ARIZONA LIMITS WARRANTLESS CAR SEARCHES WHEN DEFENDANT IS SECURED AND UNDER POLICE SUPERVISION. SURE TO GO TO U.S. SUPREME COURT.

July 27, 2007    AP

PHOENIX – A sharply divided Arizona Supreme Court ruled that it violates Fourth Amendment rights for police to search an arrested person’s car without a warrant when the scene is secure and the person is handcuffed, seated in a patrol car and under an officer’s supervision.
 

The issue has implications for personal privacy and police officers’ safety, and the state high court’s 3-2 ruling issued Wednesday in the Tucson case represents a dramatic departure in how such everyday circumstances involving traffic stops and other common situations have been handled by law enforcement.
 

A lawyer who argued the case on behalf of the state said the ruling may be appealed to the U.S. Supreme Court but that Arizona police must comply with it unless and until it is overturned.
 

Relying on interpretations on past rulings by federal and state appellate courts, Arizona police have felt free to conduct post-arrest searches of vehicles’ passenger compartments in order to check for weapons that could pose a threat to officers and for criminal evidence that could be destroyed.
 

Now, “if you arrest the driver, it’s not clear when they can search the car and when they can’t,” said Randall Howe, chief criminal appeals lawyer for the state Attorney General’s Office. “Now there is no bright line.”
 

Thomas J. Jacobs, a Tucson attorney for the defendant in the case, agreed and said the ruling could affect hundreds or even thousands of Arizona cases awaiting trial or pending appeal by requiring that authorities prove there were actual and justifiable circumstances allowing warrantless searches.
 

The ruling said the need for searches under officer-safety and evidence-preservation exceptions to constitutional protections from warrantless searches didn’t exist in circumstances such as those in the case decided in Wednesday’s ruling.
 

“In this technological age, when warrants can be obtained within minutes, it is not unreasonable to require that police officers obtain search warrants when they have probable cause to do so to protect a citizen’s right to be free from unreasonable governmental searches,” Vice Chief Justice Rebecca White Berch wrote for the majority.

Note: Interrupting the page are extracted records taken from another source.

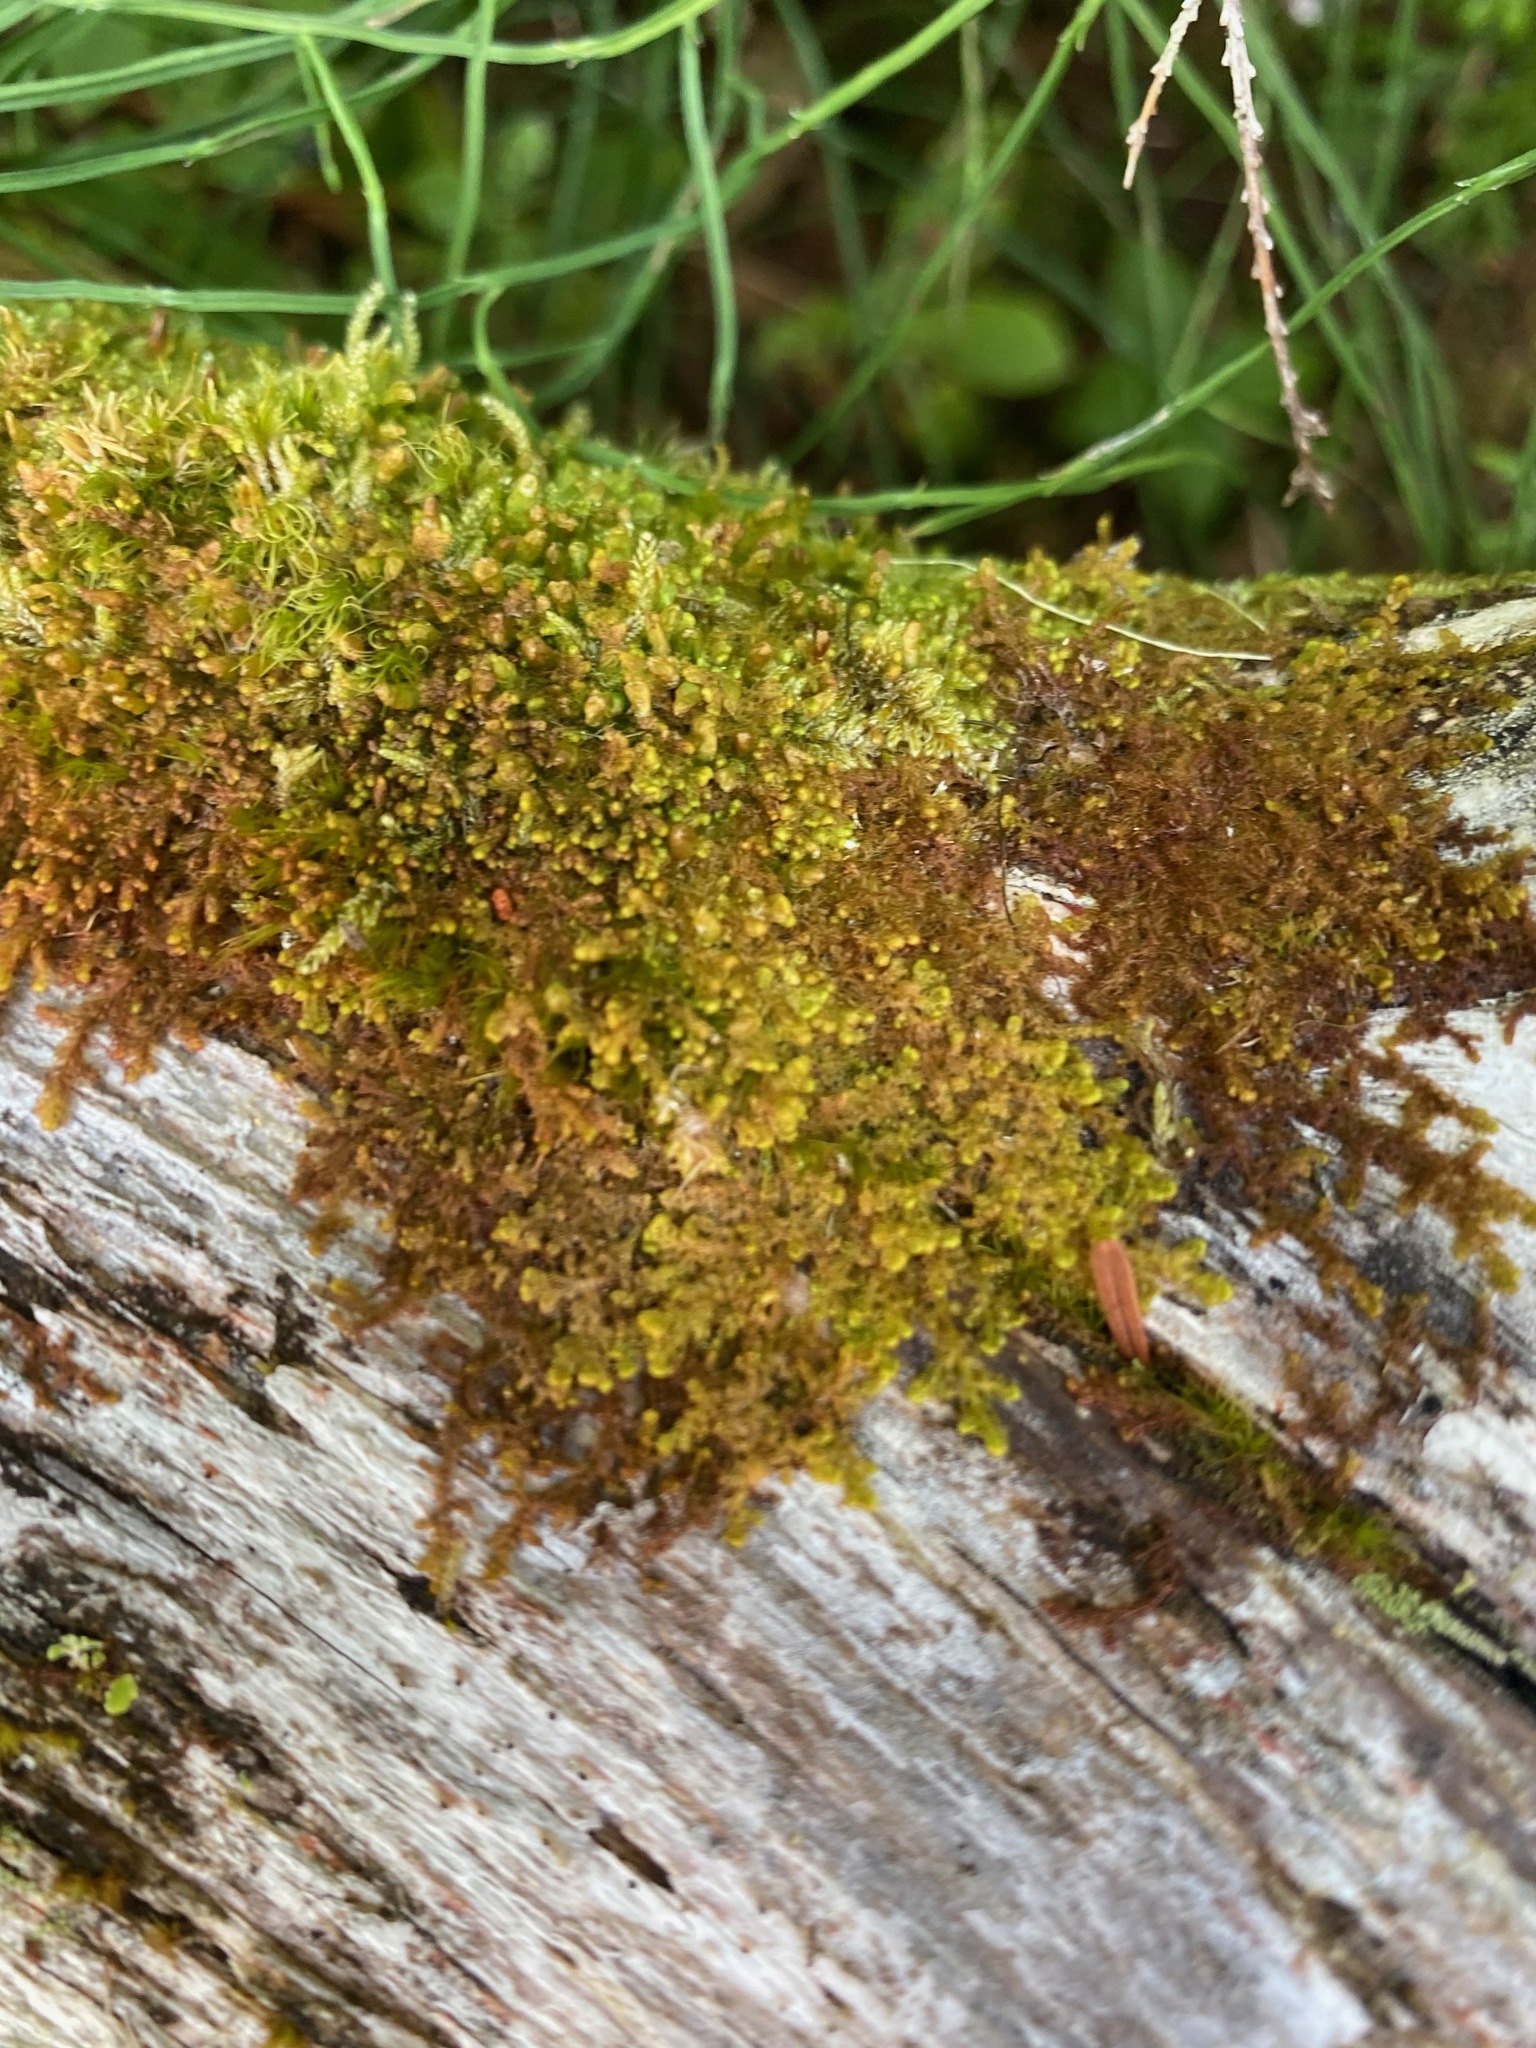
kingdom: Plantae
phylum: Marchantiophyta
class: Jungermanniopsida
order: Ptilidiales
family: Ptilidiaceae
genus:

 Justices Michael D. Ryan and Andrew D. Hurwitz agreed with Berch. Justice W. Scott Bales wrote in a dissent joined by Chief Justice Ruth V. McGregor that the majority’s ruling conflicted with a 1981 U.S. Supreme Court decision on warrantless searches of vehicles.
 

Jacobs said it’s likely the top U.S. court would agree to hear an appeal by the state because his client’s claim was based only on the federal Fourth Amendment, not the Arizona Constitution’s equivalent privacy guarantee, and because numerous other state and federal courts have ruled differently from the Arizona court on the issue.
“This is a certainly a very significant ruling in the area of Fourth Amendment law,” Jacobs said. “The U.S. Supreme Court really has to deal with it now.”
 

In the case that produced the ruling, police on Aug. 25, 1999, seized cocaine and drug paraphernalia after Rodney Gant got out of his parked car and was arrested about 10 feet away by officers who had earlier learned that Gant was named on an arrest warrant for driving with a suspended license.
 

Gant had been handcuffed and placed in a locked patrol car under police supervision by the time police searched his car.
 

Lawyers for Tucson and two law enforcement organizations representing Arizona police chiefs and lawyers who train police had argued that post-arrest vehicle searches are vital for officer safety and that officers need a rule that is simple to understand.